Side note: I don’t love Trump. And the fact that this entry is about him frustrates me. I don’t believe in giving power/energy to people or concepts that are absorptive of what could be used creatively in my ordinary. We get enough of that in everyday life.
For those who don’t read my stuff (and it’s not a lot of stuff so I can’t blame you) I’m mostly focused on issues of trans studies and critical theory. For those who do know my stuff, you know I’m fairly critical of liberal rhetoric about recognition. And it’s easy to be. There’s enough written about this tradition that rehearsing here would be repetitious.
And yet the current administration has recently released statements that they will roll back on Obama-era trans-inclusive practices. Trump wants to make sexed identity an entirely birth-assigned phenomenon. Gender is thus attached to a patently tired theory of dichotomous sex. Here’s the NYTimes:
The department argued in its memo that key government agencies needed to adopt an explicit and uniform definition of gender as determined “on a biological basis that is clear, grounded in science, objective and administrable.” The agency’s proposed definition would define sex as either male or female, unchangeable, and determined by the genitals that a person is born with, according to a draft reviewed by The Times. Any dispute about one’s sex would have to be clarified using genetic testing.

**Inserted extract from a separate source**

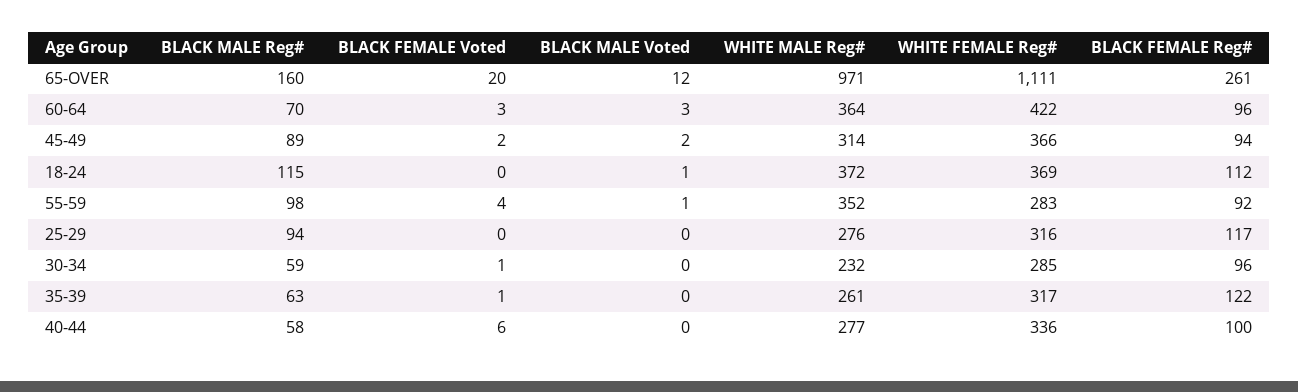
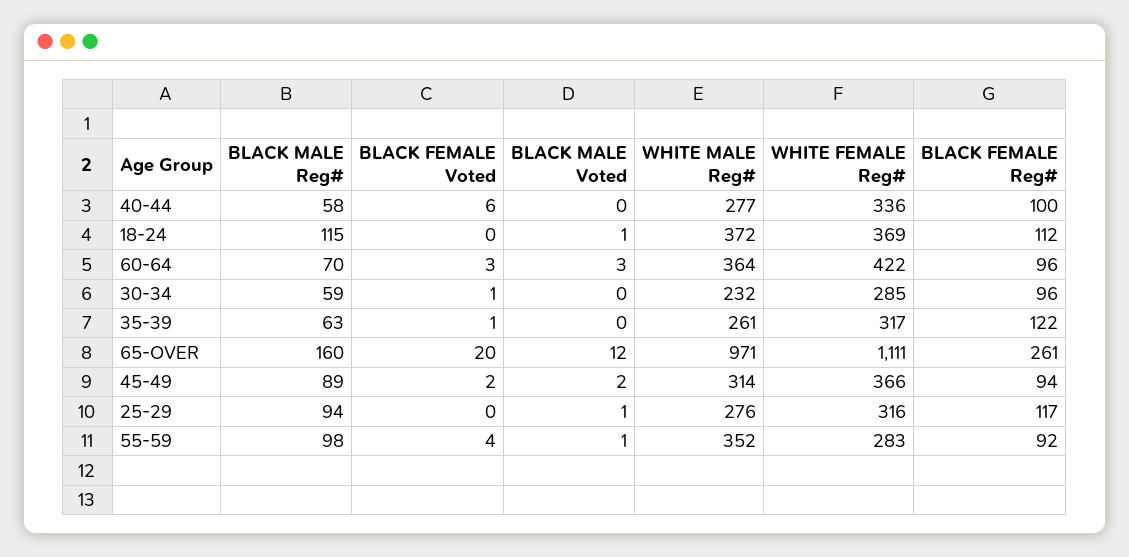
BLACK MALE Voted, 25-29: 0 -> 1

I don’t want to over- or understate what is going on. This is no doubt a situation rather than an event. An event constitutes the actuality of things, it refines and defines and puts clarity to inchoate feelings. The event is good or bad. Maybe it’s neutral. It depends. Situations often come and go and allow us to speculate about the possibility of the event. And that’s what I would like to comment on. We are speculating about the future ahead. We are worried about the power of recognition being taken away.
For me, as someone who is just coming into feelings of transmasculinity and exploring what it means to be nonbinary, Trump’s memo is one part frightening, one part meh. I’m frightened because these changes prevent needed structures that would ensure a sense of security for trans people in ordinary life. There is a symbolic weight that feels crushing. And it will surely make public dialogue about the flexibility of the conventionalities of sex/gender more difficult. And this is why I’m meh. You know the conventions–the ones we endorse everyday; the ones we ratify just to get along; to figure out who we want to befriend or date or both; or fuck (if that’s your thing). For Trump and his followers, it means that a “biological female” can fail to look and act like a woman according to some of these conventions–all the while misrecognizing those failures as so many forms of success. This is old news, but a different way of thinking about what constitutes “realness” in sex/gender, or the right or wrong way to embody it. And what’s fucked is that people like Trump get to codify the failures he’s comfortable with. The rest of us who are living within the interstices get to deal with the mess. “The messes are what kill you…”
So if we all live for recognition, what kind of recognition? From whom? Where and in what space/place? Maybe part of this gift that keeps on taking is the fact that we are all viewed as being a part of some larger event even though it defines something we struggle with in our most ordinary ordinariness.